In February, the US Senate Judiciary Committee voted to advance Loretta Lynch's attorney general nomination, inching her closer to becoming the first African-American woman ever to hold the post.
Her nomination, currently pending before the full Senate, comes at a time of deep Republican animosity towards Obama's immigration reform plan, which he introduced by executive order in November.
"You don't hold attorney general nominees hostage for other issues," Obama told reporters.
"This is our top law enforcement office. Nobody denies that she's well-qualified. We need to go ahead and get her done."

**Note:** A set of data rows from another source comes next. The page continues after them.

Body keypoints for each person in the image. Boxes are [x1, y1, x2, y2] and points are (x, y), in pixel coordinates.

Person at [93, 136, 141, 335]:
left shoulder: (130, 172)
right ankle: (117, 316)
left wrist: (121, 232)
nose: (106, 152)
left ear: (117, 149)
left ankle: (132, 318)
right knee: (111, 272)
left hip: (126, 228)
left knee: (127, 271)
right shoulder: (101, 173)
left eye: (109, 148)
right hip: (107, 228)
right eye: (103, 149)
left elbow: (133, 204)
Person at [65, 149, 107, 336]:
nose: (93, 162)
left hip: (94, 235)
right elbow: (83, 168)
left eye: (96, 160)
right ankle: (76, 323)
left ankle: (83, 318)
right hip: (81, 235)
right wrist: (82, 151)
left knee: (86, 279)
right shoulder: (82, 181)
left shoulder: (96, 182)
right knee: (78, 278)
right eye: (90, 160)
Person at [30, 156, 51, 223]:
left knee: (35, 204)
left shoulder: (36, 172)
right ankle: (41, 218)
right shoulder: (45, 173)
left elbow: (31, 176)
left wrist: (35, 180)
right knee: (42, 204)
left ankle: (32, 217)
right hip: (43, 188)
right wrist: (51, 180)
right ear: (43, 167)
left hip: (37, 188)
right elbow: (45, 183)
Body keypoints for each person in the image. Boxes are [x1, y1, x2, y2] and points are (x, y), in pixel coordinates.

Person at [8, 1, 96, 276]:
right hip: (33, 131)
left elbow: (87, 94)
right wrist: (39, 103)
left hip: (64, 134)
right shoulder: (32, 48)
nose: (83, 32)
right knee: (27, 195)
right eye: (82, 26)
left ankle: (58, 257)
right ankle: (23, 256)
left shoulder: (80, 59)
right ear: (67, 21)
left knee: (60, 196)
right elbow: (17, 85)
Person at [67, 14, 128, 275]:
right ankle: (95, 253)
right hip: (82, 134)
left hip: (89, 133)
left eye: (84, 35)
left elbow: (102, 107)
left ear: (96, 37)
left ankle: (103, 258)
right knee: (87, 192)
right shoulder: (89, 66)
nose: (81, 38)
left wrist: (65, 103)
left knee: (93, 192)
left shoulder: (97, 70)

Lynch, 55, would succeed Attorney General Eric Holder, a polarizing figure for Republicans who accuse him of being a rubber stamp for Obama policies.
Just this week, Senate Majority Leader Mitch McConnell said Lynch's nomination would not go up for a vote before the Republican-controlled Senate until the chamber passes human trafficking legislation.
Obama's fellow Democrats are opposing anti-abortion language in the measure.
The president rejected suggestions that race played a role in delaying Lynch's confirmation, blaming instead "Senate dysfunction" and "stubbornness on the part of Republicans to move nominees, period."
"What I do know is that she is eminently qualified. Nobody denies it," Obama said in the interview.
"Even the Republicans acknowledge she's been a great prosecutor.
"Her integrity is unimpeachable. By all accounts, she's a great manager... We need to go ahead and get this done."
Lynch earned high praise for cracking down on corruption and convicting terror suspects in her position as chief US attorney for the Eastern District of New York.